#### Activity list
1: Answer from the passage on spinal gangliogliomas:
(a) What is the mean age of presentation?
(b) Which part of the spinal cord is the most common location?
(c) What share of these tumors contain tumoral cysts?
2: In the passage on spinal gangliogliomas, which features can be visible on plain films and CT? List every one.
3: Continue the passage on spinal gangliogliomas from the point where it ends.

(Beginning of Exercise passage)

Spinal gangliogliomas are rare, comprising 1.1% of all spinal cord neoplasms. They are more frequent in children, representing 15% of intramedullary neoplasms in the pediatric age group .
This article specifically relates to spinal gangliogliomas. For a discussion on intracranial gangliogliomas and a general discussion of the pathology refer to the main article: ganglioglioma.
As is the case with intracranial variety, spinal gangliogliomas occur predominantly in children and young adults. The mean age of presentation is 19 years. There is no gender predilection.
Clinical presentation is similar to that of other intramedullary spinal tumors, with pain, weakness, and sensory changes common.
Gangliogliomas are WHO grade I or II neoplasms.
Please refer to the main article: ganglioglioma.
The most common location is the cervical cord, followed by the thoracic cord. Gangliogliomas may rarely involve the conus medullaris or the entire spinal cord (holocord presentation).
As is the case with other intramedullary spinal tumors plain films and CT have little to offer in the diagnosis and characterization of spinal gangliogliomas. None the less a few features may be visible, including:
- bony remodeling
- posterior vertebral body scalloping
- remodeling of the pedicle or posterior arch
- cord expansion may be visible on CT and vague enhancement may also be seen following contrast administration
Gangliogliomas of the spinal cord typically involve long segments of the spinal cord, often extending for greater than eight vertebral body segments. They are commonly eccentric in location. Approximately half (46%) of these tumors contain tumoral cysts .

(End of Exercise passage)
(Beginning of Given records)

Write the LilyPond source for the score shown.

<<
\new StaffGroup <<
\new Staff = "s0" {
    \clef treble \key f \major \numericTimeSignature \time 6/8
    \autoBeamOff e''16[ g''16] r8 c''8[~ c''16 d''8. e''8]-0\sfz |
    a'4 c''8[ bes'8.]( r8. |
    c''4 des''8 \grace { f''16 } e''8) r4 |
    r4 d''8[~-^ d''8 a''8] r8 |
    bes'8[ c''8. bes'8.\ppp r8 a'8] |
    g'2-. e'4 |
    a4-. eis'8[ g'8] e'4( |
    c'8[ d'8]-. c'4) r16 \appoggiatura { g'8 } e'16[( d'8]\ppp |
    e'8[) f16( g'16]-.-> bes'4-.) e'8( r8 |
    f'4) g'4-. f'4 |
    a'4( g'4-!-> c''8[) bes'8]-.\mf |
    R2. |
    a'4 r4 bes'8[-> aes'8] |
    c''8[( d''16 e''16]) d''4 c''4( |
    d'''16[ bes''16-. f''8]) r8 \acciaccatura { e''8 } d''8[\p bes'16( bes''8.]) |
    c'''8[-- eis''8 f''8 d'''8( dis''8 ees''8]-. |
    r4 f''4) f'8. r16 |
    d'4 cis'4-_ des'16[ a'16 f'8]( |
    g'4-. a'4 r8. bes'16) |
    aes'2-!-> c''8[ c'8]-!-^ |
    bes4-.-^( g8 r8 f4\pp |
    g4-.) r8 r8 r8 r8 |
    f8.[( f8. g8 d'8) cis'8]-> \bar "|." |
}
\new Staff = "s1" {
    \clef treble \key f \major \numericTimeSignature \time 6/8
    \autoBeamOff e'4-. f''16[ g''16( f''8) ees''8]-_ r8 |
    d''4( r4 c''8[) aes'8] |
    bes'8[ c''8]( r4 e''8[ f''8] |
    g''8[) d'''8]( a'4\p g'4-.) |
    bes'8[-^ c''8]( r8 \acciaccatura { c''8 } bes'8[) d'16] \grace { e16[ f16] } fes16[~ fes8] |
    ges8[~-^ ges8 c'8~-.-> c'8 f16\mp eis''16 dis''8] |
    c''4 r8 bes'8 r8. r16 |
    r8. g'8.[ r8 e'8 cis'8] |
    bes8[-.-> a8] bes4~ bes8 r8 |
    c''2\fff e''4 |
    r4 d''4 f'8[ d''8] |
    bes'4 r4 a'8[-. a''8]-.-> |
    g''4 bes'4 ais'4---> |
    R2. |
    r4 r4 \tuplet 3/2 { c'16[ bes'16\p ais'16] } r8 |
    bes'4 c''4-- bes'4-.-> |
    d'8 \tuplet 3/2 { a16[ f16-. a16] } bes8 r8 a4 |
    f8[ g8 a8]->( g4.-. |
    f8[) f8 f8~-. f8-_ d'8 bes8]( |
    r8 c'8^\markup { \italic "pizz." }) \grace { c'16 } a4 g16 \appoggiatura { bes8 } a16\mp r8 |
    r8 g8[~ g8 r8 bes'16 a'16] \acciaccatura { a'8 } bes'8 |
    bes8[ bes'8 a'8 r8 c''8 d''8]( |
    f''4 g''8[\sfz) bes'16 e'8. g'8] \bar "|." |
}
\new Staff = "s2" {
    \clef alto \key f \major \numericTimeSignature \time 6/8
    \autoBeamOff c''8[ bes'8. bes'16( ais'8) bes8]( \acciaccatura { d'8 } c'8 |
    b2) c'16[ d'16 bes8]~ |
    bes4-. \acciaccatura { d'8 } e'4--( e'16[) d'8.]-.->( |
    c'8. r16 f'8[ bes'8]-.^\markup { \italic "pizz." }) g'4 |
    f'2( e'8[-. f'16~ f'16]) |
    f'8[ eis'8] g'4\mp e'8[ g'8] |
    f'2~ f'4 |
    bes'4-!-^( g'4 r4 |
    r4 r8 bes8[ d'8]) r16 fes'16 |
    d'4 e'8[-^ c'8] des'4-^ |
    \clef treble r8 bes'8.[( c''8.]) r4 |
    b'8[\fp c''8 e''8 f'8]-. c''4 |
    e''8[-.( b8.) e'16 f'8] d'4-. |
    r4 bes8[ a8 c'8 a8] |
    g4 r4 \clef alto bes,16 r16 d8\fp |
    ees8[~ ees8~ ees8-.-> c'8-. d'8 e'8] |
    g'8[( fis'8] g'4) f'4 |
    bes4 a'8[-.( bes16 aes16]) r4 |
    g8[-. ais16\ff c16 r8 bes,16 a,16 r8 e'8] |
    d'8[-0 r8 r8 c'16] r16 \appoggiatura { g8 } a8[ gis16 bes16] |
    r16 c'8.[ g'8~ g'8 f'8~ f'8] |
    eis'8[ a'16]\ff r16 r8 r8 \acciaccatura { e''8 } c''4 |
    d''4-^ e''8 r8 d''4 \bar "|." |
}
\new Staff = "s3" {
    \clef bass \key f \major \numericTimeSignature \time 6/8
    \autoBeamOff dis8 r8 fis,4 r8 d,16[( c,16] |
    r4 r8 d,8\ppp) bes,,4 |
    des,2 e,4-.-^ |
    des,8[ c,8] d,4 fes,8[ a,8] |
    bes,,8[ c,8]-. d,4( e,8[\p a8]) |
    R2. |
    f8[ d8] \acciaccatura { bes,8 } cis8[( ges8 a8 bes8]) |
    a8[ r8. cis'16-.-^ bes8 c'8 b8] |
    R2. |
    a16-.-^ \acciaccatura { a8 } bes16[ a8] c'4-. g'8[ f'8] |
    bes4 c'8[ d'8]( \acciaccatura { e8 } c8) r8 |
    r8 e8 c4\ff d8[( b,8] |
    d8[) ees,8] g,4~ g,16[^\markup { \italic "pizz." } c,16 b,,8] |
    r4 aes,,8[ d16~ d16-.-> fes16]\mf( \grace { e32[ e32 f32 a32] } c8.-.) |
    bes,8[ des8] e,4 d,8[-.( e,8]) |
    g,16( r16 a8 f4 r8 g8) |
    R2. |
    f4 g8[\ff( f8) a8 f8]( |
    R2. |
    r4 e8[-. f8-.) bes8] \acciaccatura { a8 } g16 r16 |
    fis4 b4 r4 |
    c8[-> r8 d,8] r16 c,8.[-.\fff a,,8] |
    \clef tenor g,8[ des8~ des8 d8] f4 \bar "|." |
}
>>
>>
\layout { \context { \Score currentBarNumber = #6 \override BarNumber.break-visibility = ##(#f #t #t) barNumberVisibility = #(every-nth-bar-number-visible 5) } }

(End of Given records)

#### Per-task outputs
1:
(a) 19 years
(b) The cervical cord
(c) Approximately half (46%)

2:
- Bony remodeling
- Posterior vertebral body scalloping
- Remodeling of the pedicle or posterior arch
- Cord expansion on CT, with vague enhancement after contrast administration

3:
Signal characteristics include:
- T1: the mixed-signal intensity of gangliogliomas on T1 weighted images is due to the dual cellular elements of the tumor and is a unique finding among spinal cord tumors
- high intensity
- surrounding edema is uncommon
- T1 C+ (Gd): most demonstrate patchy enhancement, however up to 15% cases may demonstrate no enhancement
- gradient echo: calcification is common, and will appear as areas of low signal with blooming
Treatment and prognosis
Gangliogliomas are generally slow-growing. Gross resection of the tumor is recommended. However, despite their low grade, there is a 27% rate of recurrence, which is approximately three to four times that of cerebral gangliogliomas, likely due to the increased difficulty of complete surgical excision of spinal tumors. Overall, there is an 89% 5-year survival rate after resection .
The main differential diagnoses are spinal astrocytomas and spinal ependymomas. In many instances, a definite preoperative diagnosis is not possible as many of the features overlaps, however, some features are helpful in suggesting the diagnosis of a spinal ganglioglioma :
- spinal astrocytoma
- difficult to distinguish from gangliogliomas
- majority enhance (used to be said that all enhance but this is not the case )
- spinal ependymoma
- average length of four or less vertebral body segments (whereas gangliogliomas often extend over a greater distance than this)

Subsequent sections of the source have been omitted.